Impact
A use‑after‑free flaw in Chrome’s UI side chain triggers when native objects in the renderer process are freed incorrectly, allowing a malicious page to access memory that has already been released. The attacker can then use this condition to escape the renderer sandbox via a crafted HTML page. The flaw is a classic example of CWE‑416, where a null or dangling pointer is dereferenced after free, and it also maps to CWE‑825, which denotes information exposure through unintended memory disclosure after use‑after‑free.
Affected Systems
Google Chrome versions prior to 148.0.7778.168. Any user running a pre‑update Chrome may be vulnerable if their renderer process can be compromised by a crafted HTML page.
Risk and Exploitability
The CVE has a CVSS score of 8.3, indicating a high‑severity issue. EPSS data is not available and the vulnerability is not yet in the CISA KEV catalog. The exploit requires the attacker already to compromise the renderer process, after which a sandbox escape becomes possible.
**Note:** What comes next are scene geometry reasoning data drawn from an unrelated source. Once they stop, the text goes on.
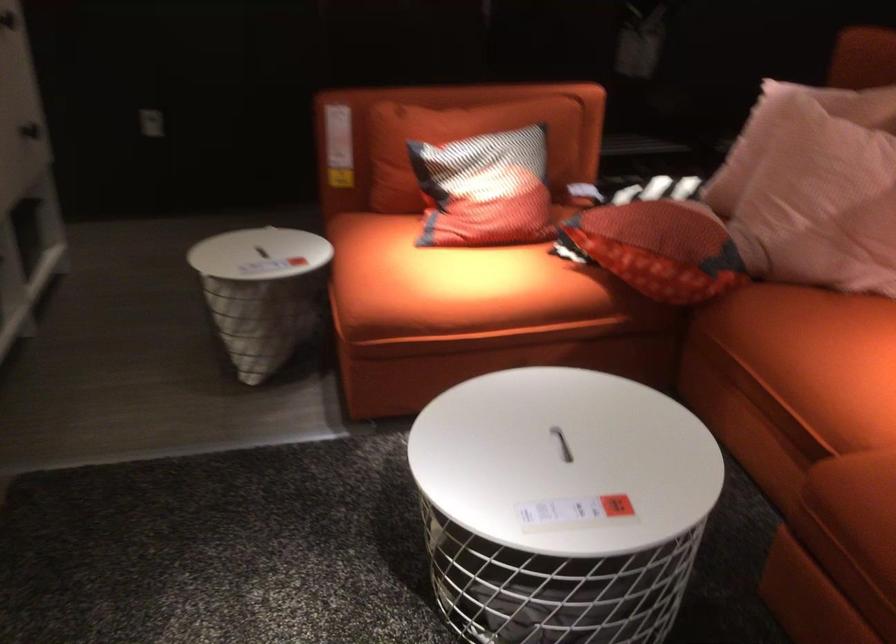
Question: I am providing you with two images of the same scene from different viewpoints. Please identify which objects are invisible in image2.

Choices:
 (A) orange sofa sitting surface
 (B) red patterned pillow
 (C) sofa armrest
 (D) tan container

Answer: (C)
Attackers could deliver malicious content via a crafted HTML page served from an untrusted site. Based on the description, this is inferred because the exploit requires the attacker to compromise the renderer process and then use a crafted HTML page. The use‑after‑free flaw also falls under CWE‑825, potentially exposing sensitive data from the renderer process during the escape. The lack of an EPSS score or KEV status does not diminish the risk if the vulnerability is exploited in the wild.